### [WRITTEN PROBLEM]
Could you gather every line in the entries below that contains the string "track"? Treat uppercase and lowercase letters as different.

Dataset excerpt
* * * * * * *

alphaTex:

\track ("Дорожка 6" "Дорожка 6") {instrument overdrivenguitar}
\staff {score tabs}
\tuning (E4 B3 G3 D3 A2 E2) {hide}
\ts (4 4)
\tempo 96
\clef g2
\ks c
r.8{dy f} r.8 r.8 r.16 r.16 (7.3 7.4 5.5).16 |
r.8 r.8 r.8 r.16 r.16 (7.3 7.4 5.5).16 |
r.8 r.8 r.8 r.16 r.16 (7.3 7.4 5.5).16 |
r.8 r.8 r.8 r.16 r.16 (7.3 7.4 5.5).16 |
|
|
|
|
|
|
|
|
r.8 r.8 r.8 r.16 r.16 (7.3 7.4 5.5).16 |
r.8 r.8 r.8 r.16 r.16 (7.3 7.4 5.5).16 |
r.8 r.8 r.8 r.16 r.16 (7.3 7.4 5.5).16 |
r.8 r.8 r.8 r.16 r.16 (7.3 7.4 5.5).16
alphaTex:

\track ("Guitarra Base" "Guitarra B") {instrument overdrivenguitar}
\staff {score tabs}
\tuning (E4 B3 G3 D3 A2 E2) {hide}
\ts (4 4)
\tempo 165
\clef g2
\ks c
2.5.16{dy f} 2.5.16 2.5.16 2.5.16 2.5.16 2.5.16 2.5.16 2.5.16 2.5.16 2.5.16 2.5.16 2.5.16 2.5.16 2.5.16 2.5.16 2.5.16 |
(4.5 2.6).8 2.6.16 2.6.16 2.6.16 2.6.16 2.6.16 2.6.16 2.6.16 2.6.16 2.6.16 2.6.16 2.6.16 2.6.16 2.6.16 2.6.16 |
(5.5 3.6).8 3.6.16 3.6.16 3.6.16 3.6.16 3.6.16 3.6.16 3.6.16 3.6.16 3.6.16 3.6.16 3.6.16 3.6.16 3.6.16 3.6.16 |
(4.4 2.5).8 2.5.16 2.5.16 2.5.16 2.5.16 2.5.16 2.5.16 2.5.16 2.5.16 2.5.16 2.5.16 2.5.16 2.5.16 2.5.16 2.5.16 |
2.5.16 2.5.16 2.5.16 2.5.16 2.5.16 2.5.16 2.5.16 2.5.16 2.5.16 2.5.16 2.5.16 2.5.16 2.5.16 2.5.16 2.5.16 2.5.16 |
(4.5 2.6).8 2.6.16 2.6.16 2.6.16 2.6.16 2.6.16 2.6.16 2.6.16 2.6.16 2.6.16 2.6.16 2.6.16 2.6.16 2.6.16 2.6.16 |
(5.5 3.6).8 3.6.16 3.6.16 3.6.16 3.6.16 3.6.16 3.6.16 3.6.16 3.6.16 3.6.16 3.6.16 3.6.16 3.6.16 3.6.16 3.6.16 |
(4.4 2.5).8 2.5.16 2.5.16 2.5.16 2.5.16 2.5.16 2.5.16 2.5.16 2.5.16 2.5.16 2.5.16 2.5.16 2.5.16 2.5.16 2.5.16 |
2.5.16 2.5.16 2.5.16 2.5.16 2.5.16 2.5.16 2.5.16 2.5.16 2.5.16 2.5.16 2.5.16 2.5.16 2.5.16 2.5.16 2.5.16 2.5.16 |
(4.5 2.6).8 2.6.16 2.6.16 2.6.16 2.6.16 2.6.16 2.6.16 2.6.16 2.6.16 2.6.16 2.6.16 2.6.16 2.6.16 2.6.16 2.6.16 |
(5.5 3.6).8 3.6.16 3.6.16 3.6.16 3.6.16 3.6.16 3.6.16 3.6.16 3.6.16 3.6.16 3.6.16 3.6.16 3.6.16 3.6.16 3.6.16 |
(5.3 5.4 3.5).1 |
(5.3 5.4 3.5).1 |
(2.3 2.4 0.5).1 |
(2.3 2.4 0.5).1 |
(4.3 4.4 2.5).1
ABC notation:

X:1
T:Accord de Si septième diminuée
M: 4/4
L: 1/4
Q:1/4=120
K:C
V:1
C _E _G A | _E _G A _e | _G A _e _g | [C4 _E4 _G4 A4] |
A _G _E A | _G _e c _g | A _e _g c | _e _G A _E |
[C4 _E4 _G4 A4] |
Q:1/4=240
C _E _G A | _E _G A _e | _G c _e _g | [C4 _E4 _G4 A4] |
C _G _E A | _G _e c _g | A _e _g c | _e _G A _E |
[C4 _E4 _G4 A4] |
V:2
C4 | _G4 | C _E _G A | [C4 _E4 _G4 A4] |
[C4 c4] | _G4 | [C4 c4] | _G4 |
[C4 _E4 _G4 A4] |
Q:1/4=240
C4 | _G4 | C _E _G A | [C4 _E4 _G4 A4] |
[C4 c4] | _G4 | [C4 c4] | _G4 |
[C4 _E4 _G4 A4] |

* * * * * * *

### [THE OUTPUT]
\track ("Дорожка 6" "Дорожка 6") {instrument overdrivenguitar}
\track ("Guitarra Base" "Guitarra B") {instrument overdrivenguitar}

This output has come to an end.